Your task: Using the listing below, print exactly everything from the line with "em **Search Companion**." down to the line with "de arquivos correta.", both included, and nothing more.

Material shown:
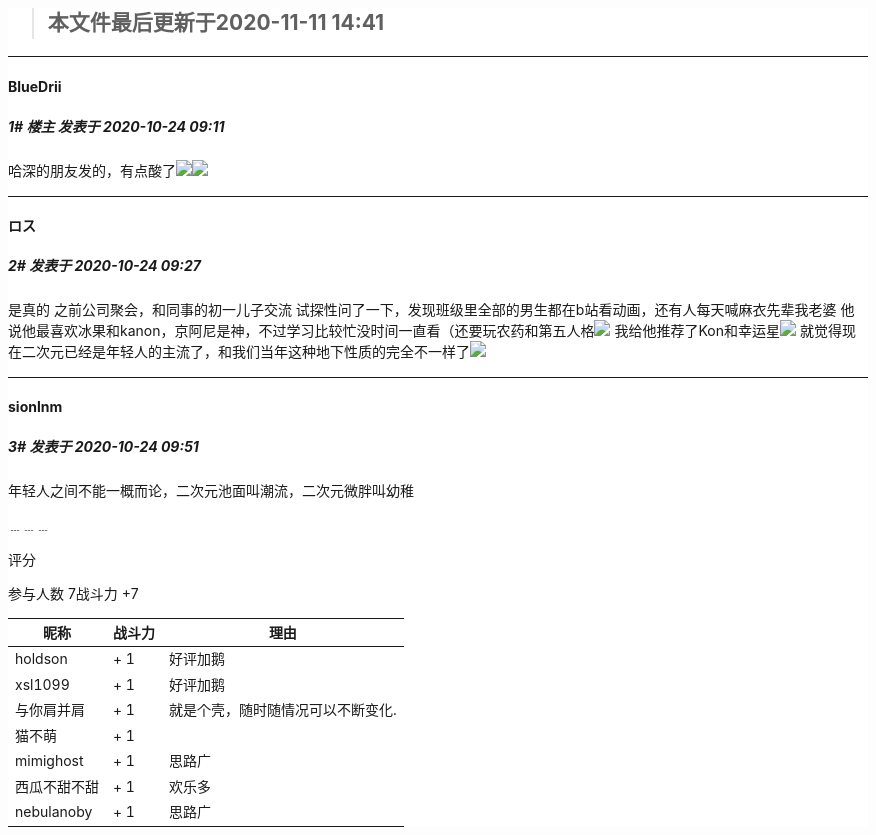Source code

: > ## **本文件最后更新于2020-11-11 14:41** 



*****

####  BlueDrii  
##### 1#       楼主       发表于 2020-10-24 09:11




哈深的朋友发的，有点酸了<img src="https://static.saraba1st.com/image/smiley/face2017/125.png" referrerpolicy="no-referrer"><img src="https://p.sda1.dev/0/9506dd3da758e48baf718077246206a6/IMG_20201024_090718.jpg" referrerpolicy="no-referrer">







*****

####  ロス  
##### 2#       发表于 2020-10-24 09:27




是真的
之前公司聚会，和同事的初一儿子交流
试探性问了一下，发现班级里全部的男生都在b站看动画，还有人每天喊麻衣先辈我老婆
他说他最喜欢冰果和kanon，京阿尼是神，不过学习比较忙没时间一直看（还要玩农药和第五人格<img src="https://static.saraba1st.com/image/smiley/face2017/067.png" referrerpolicy="no-referrer">
我给他推荐了Kon和幸运星<img src="https://static.saraba1st.com/image/smiley/face2017/067.png" referrerpolicy="no-referrer">
就觉得现在二次元已经是年轻人的主流了，和我们当年这种地下性质的完全不一样了<img src="https://static.saraba1st.com/image/smiley/face2017/136.png" referrerpolicy="no-referrer">







*****

####  sionlnm  
##### 3#       发表于 2020-10-24 09:51




年轻人之间不能一概而论，二次元池面叫潮流，二次元微胖叫幼稚



﹍﹍﹍

评分





 参与人数 7战斗力 +7

|昵称|战斗力|理由|
|----|---|---|
| holdson| + 1|好评加鹅|
| xsl1099| + 1|好评加鹅|
| 与你肩并肩| + 1|就是个壳，随时随情况可以不断变化.|
| 猫不萌| + 1||
| mimighost| + 1|思路广|
| 西瓜不甜不甜| + 1|欢乐多|
| nebulanoby| + 1|思路广|
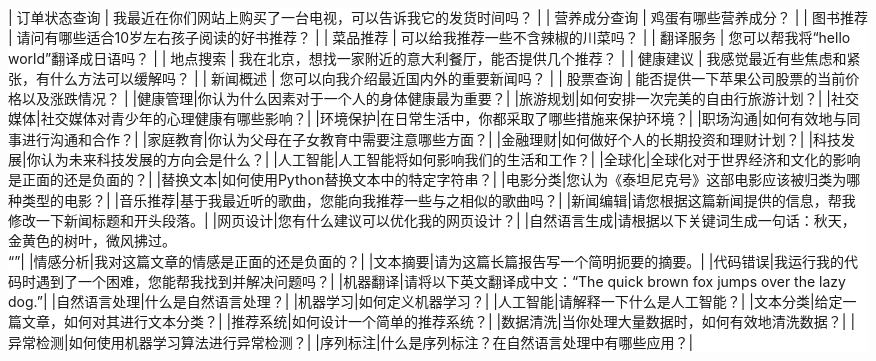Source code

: | 订单状态查询 | 我最近在你们网站上购买了一台电视，可以告诉我它的发货时间吗？ |
| 营养成分查询 | 鸡蛋有哪些营养成分？ |
| 图书推荐 | 请问有哪些适合10岁左右孩子阅读的好书推荐？ |
| 菜品推荐 | 可以给我推荐一些不含辣椒的川菜吗？ |
| 翻译服务 | 您可以帮我将“hello world”翻译成日语吗？ |
| 地点搜索 | 我在北京，想找一家附近的意大利餐厅，能否提供几个推荐？ |
| 健康建议 | 我感觉最近有些焦虑和紧张，有什么方法可以缓解吗？ |
| 新闻概述 | 您可以向我介绍最近国内外的重要新闻吗？ |
| 股票查询 | 能否提供一下苹果公司股票的当前价格以及涨跌情况？ |
|健康管理|你认为什么因素对于一个人的身体健康最为重要？|
|旅游规划|如何安排一次完美的自由行旅游计划？|
|社交媒体|社交媒体对青少年的心理健康有哪些影响？|
|环境保护|在日常生活中，你都采取了哪些措施来保护环境？|
|职场沟通|如何有效地与同事进行沟通和合作？|
|家庭教育|你认为父母在子女教育中需要注意哪些方面？|
|金融理财|如何做好个人的长期投资和理财计划？|
|科技发展|你认为未来科技发展的方向会是什么？|
|人工智能|人工智能将如何影响我们的生活和工作？|
|全球化|全球化对于世界经济和文化的影响是正面的还是负面的？|
|替换文本|如何使用Python替换文本中的特定字符串？|
|电影分类|您认为《泰坦尼克号》这部电影应该被归类为哪种类型的电影？|
|音乐推荐|基于我最近听的歌曲，您能向我推荐一些与之相似的歌曲吗？|
|新闻编辑|请您根据这篇新闻提供的信息，帮我修改一下新闻标题和开头段落。|
|网页设计|您有什么建议可以优化我的网页设计？|
|自然语言生成|请根据以下关键词生成一句话：秋天，金黄色的树叶，微风拂过。<br>“”|
|情感分析|我对这篇文章的情感是正面的还是负面的？|
|文本摘要|请为这篇长篇报告写一个简明扼要的摘要。|
|代码错误|我运行我的代码时遇到了一个困难，您能帮我找到并解决问题吗？|
|机器翻译|请将以下英文翻译成中文：“The quick brown fox jumps over the lazy dog.”|
|自然语言处理|什么是自然语言处理？|
|机器学习|如何定义机器学习？|
|人工智能|请解释一下什么是人工智能？|
|文本分类|给定一篇文章，如何对其进行文本分类？|
|推荐系统|如何设计一个简单的推荐系统？|
|数据清洗|当你处理大量数据时，如何有效地清洗数据？|
|异常检测|如何使用机器学习算法进行异常检测？|
|序列标注|什么是序列标注？在自然语言处理中有哪些应用？|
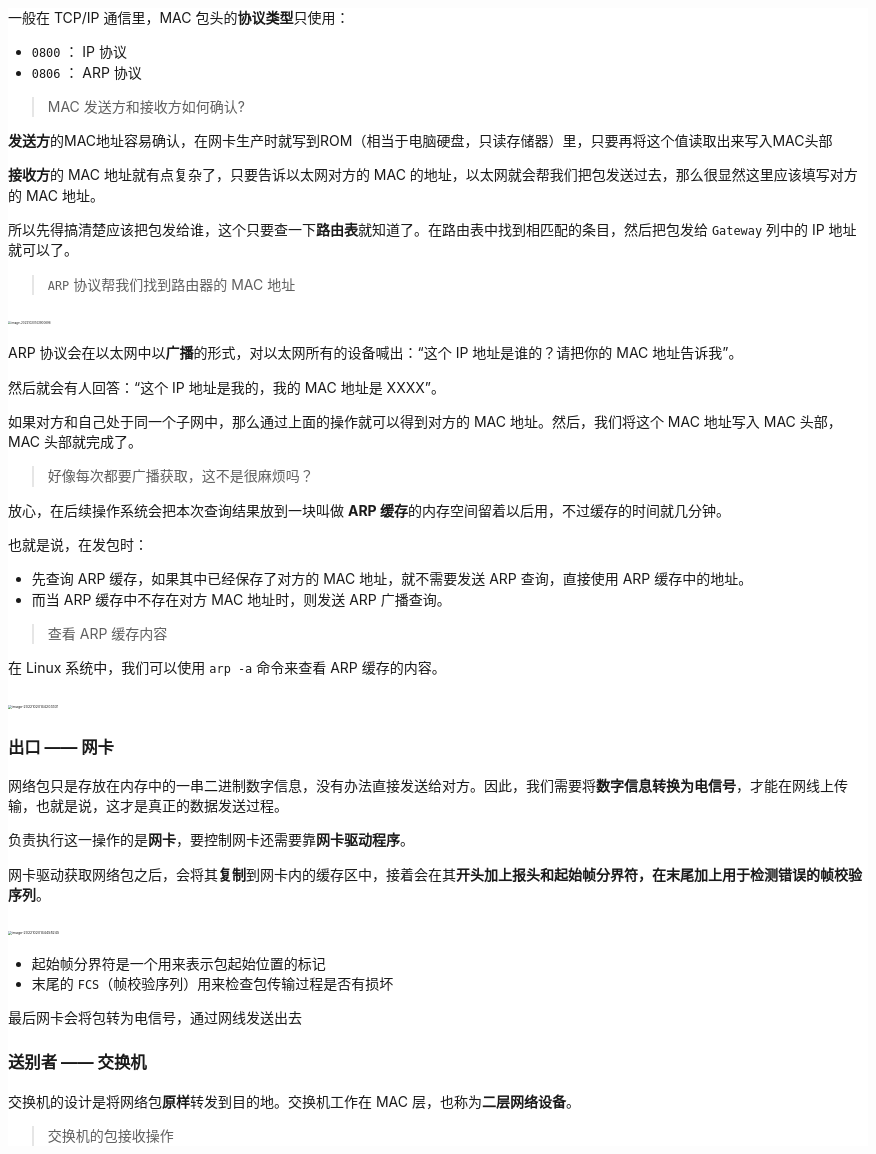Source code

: 一般在 TCP/IP 通信里，MAC 包头的**协议类型**只使用：

- `0800` ： IP 协议
- `0806` ： ARP 协议



> MAC 发送方和接收方如何确认?

**发送方**的MAC地址容易确认，在网卡生产时就写到ROM（相当于电脑硬盘，只读存储器）里，只要再将这个值读取出来写入MAC头部

**接收方**的 MAC 地址就有点复杂了，只要告诉以太网对方的 MAC 的地址，以太网就会帮我们把包发送过去，那么很显然这里应该填写对方的 MAC 地址。

所以先得搞清楚应该把包发给谁，这个只要查一下**路由表**就知道了。在路由表中找到相匹配的条目，然后把包发给 `Gateway` 列中的 IP 地址就可以了。



>  `ARP` 协议帮我们找到路由器的 MAC 地址

<img src="C:\Users\MSK\AppData\Roaming\Typora\typora-user-images\image-20221020143900696.png" alt="image-20221020143900696" style="zoom:21%;" />

ARP 协议会在以太网中以**广播**的形式，对以太网所有的设备喊出：“这个 IP 地址是谁的？请把你的 MAC 地址告诉我”。

然后就会有人回答：“这个 IP 地址是我的，我的 MAC 地址是 XXXX”。

如果对方和自己处于同一个子网中，那么通过上面的操作就可以得到对方的 MAC 地址。然后，我们将这个 MAC 地址写入 MAC 头部，MAC 头部就完成了。

> 好像每次都要广播获取，这不是很麻烦吗？

放心，在后续操作系统会把本次查询结果放到一块叫做 **ARP 缓存**的内存空间留着以后用，不过缓存的时间就几分钟。

也就是说，在发包时：

- 先查询 ARP 缓存，如果其中已经保存了对方的 MAC 地址，就不需要发送 ARP 查询，直接使用 ARP 缓存中的地址。
- 而当 ARP 缓存中不存在对方 MAC 地址时，则发送 ARP 广播查询。

> 查看 ARP 缓存内容

在 Linux 系统中，我们可以使用 `arp -a` 命令来查看 ARP 缓存的内容。

<img src="C:\Users\MSK\AppData\Roaming\Typora\typora-user-images\image-20221020144203331.png" alt="image-20221020144203331" style="zoom:25%;" />

### 出口 —— 网卡

网络包只是存放在内存中的一串二进制数字信息，没有办法直接发送给对方。因此，我们需要将**数字信息转换为电信号**，才能在网线上传输，也就是说，这才是真正的数据发送过程。

负责执行这一操作的是**网卡**，要控制网卡还需要靠**网卡驱动程序**。

网卡驱动获取网络包之后，会将其**复制**到网卡内的缓存区中，接着会在其**开头加上报头和起始帧分界符，在末尾加上用于检测错误的帧校验序列**。

<img src="C:\Users\MSK\AppData\Roaming\Typora\typora-user-images\image-20221020144458245.png" alt="image-20221020144458245" style="zoom:25%;" />

- 起始帧分界符是一个用来表示包起始位置的标记
- 末尾的 `FCS`（帧校验序列）用来检查包传输过程是否有损坏

最后网卡会将包转为电信号，通过网线发送出去

### 送别者 —— 交换机

交换机的设计是将网络包**原样**转发到目的地。交换机工作在 MAC 层，也称为**二层网络设备**。

> 交换机的包接收操作
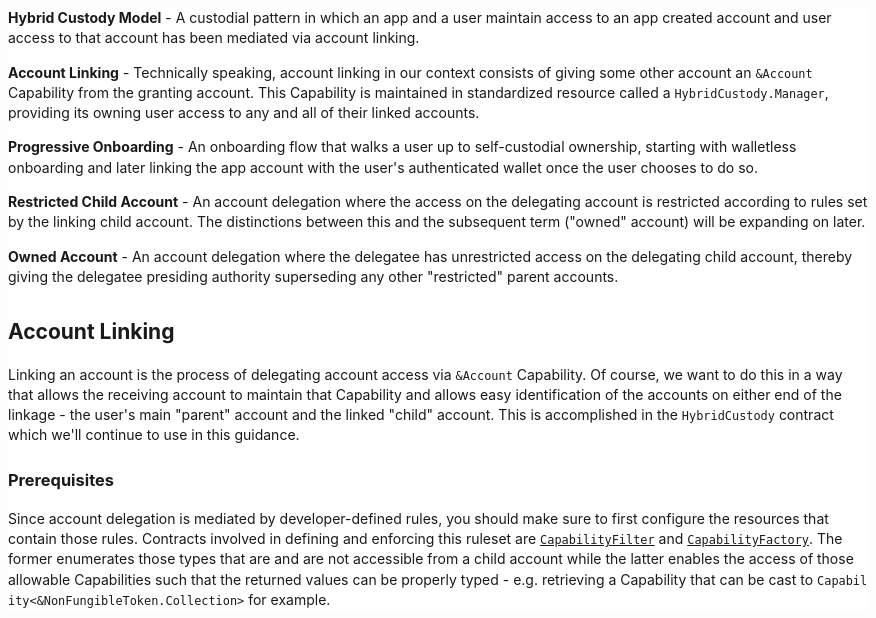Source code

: **Hybrid Custody Model** - A custodial pattern in which an app and a user maintain access to an app created account and
user access to that account has been mediated via account linking.

**Account Linking** - Technically speaking, account linking in our context consists of giving some other account an
`&Account` Capability from the granting account. This Capability is maintained in standardized resource called a
`HybridCustody.Manager`, providing its owning user access to any and all of their linked accounts.

**Progressive Onboarding** - An onboarding flow that walks a user up to self-custodial ownership, starting with
walletless onboarding and later linking the app account with the user's authenticated wallet once the user chooses to do
so.

**Restricted Child Account** - An account delegation where the access on the delegating account is restricted according
to rules set by the linking child account. The distinctions between this and the subsequent term ("owned" account) will
be expanding on later.

**Owned Account** - An account delegation where the delegatee has unrestricted access on the delegating child account,
thereby giving the delegatee presiding authority superseding any other "restricted" parent accounts.

## Account Linking[​](#account-linking-1 "Direct link to Account Linking")

Linking an account is the process of delegating account access via `&Account` Capability. Of course, we want to do this
in a way that allows the receiving account to maintain that Capability and allows easy identification of the accounts on
either end of the linkage - the user's main "parent" account and the linked "child" account. This is accomplished in the
`HybridCustody` contract which we'll continue to use in this guidance.

### Prerequisites[​](#prerequisites "Direct link to Prerequisites")

Since account delegation is mediated by developer-defined rules, you should make sure to first configure the resources
that contain those rules. Contracts involved in defining and enforcing this ruleset are
[`CapabilityFilter`](https://github.com/onflow/hybrid-custody/blob/main/contracts/CapabilityFilter.cdc) and
[`CapabilityFactory`](https://github.com/onflow/hybrid-custody/blob/main/contracts/CapabilityFactory.cdc). The former
enumerates those types that are and are not accessible from a child account while the latter enables the access of those
allowable Capabilities such that the returned values can be properly typed - e.g. retrieving a Capability that can be
cast to `Capability<&NonFungibleToken.Collection>` for example.
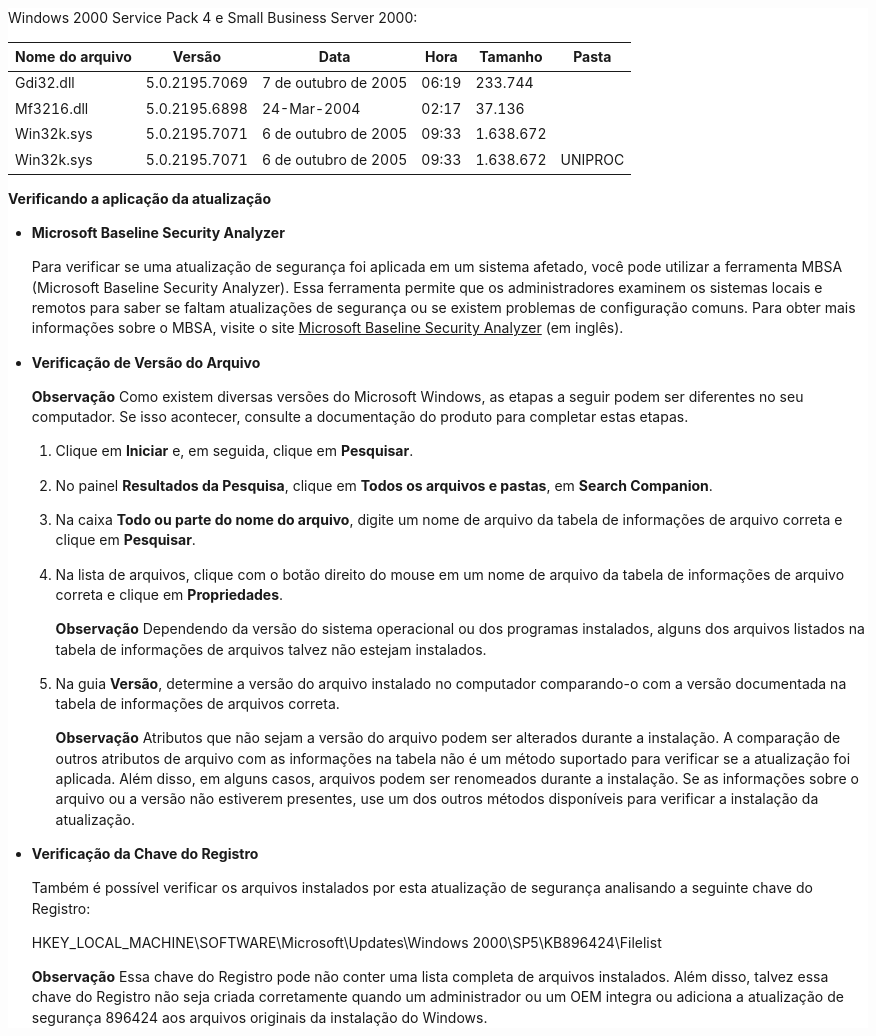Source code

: Windows 2000 Service Pack 4 e Small Business Server 2000:

| Nome do arquivo | Versão        | Data                 | Hora  | Tamanho   | Pasta   |
|-----------------|---------------|----------------------|-------|-----------|---------|
| Gdi32.dll       | 5.0.2195.7069 | 7 de outubro de 2005 | 06:19 | 233.744   |         |
| Mf3216.dll      | 5.0.2195.6898 | 24-Mar-2004          | 02:17 | 37.136    |         |
| Win32k.sys      | 5.0.2195.7071 | 6 de outubro de 2005 | 09:33 | 1.638.672 |         |
| Win32k.sys      | 5.0.2195.7071 | 6 de outubro de 2005 | 09:33 | 1.638.672 | UNIPROC |

**Verificando a aplicação da atualização**

-   **Microsoft Baseline Security Analyzer**

    Para verificar se uma atualização de segurança foi aplicada em um sistema afetado, você pode utilizar a ferramenta MBSA (Microsoft Baseline Security Analyzer). Essa ferramenta permite que os administradores examinem os sistemas locais e remotos para saber se faltam atualizações de segurança ou se existem problemas de configuração comuns. Para obter mais informações sobre o MBSA, visite o site [Microsoft Baseline Security Analyzer](http://go.microsoft.com/fwlink/?linkid=21134) (em inglês).

-   **Verificação de Versão do Arquivo**

    **Observação** Como existem diversas versões do Microsoft Windows, as etapas a seguir podem ser diferentes no seu computador. Se isso acontecer, consulte a documentação do produto para completar estas etapas.

    1.  Clique em **Iniciar** e, em seguida, clique em **Pesquisar**.
    2.  No painel **Resultados da Pesquisa**, clique em **Todos os arquivos e pastas**, em **Search Companion**.
    3.  Na caixa **Todo ou parte do nome do arquivo**, digite um nome de arquivo da tabela de informações de arquivo correta e clique em **Pesquisar**.
    4.  Na lista de arquivos, clique com o botão direito do mouse em um nome de arquivo da tabela de informações de arquivo correta e clique em **Propriedades**.  

        **Observação** Dependendo da versão do sistema operacional ou dos programas instalados, alguns dos arquivos listados na tabela de informações de arquivos talvez não estejam instalados.
    5.  Na guia **Versão**, determine a versão do arquivo instalado no computador comparando-o com a versão documentada na tabela de informações de arquivos correta.  

        **Observação** Atributos que não sejam a versão do arquivo podem ser alterados durante a instalação. A comparação de outros atributos de arquivo com as informações na tabela não é um método suportado para verificar se a atualização foi aplicada. Além disso, em alguns casos, arquivos podem ser renomeados durante a instalação. Se as informações sobre o arquivo ou a versão não estiverem presentes, use um dos outros métodos disponíveis para verificar a instalação da atualização.

-   **Verificação da Chave do Registro**

    Também é possível verificar os arquivos instalados por esta atualização de segurança analisando a seguinte chave do Registro:

    HKEY\_LOCAL\_MACHINE\\SOFTWARE\\Microsoft\\Updates\\Windows 2000\\SP5\\KB896424\\Filelist

    **Observação** Essa chave do Registro pode não conter uma lista completa de arquivos instalados. Além disso, talvez essa chave do Registro não seja criada corretamente quando um administrador ou um OEM integra ou adiciona a atualização de segurança 896424 aos arquivos originais da instalação do Windows.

Exercise solution:
    2.  No painel **Resultados da Pesquisa**, clique em **Todos os arquivos e pastas**, em **Search Companion**.
    3.  Na caixa **Todo ou parte do nome do arquivo**, digite um nome de arquivo da tabela de informações de arquivo correta e clique em **Pesquisar**.
    4.  Na lista de arquivos, clique com o botão direito do mouse em um nome de arquivo da tabela de informações de arquivo correta e clique em **Propriedades**.  

        **Observação** Dependendo da versão do sistema operacional ou dos programas instalados, alguns dos arquivos listados na tabela de informações de arquivos talvez não estejam instalados.
    5.  Na guia **Versão**, determine a versão do arquivo instalado no computador comparando-o com a versão documentada na tabela de informações de arquivos correta.  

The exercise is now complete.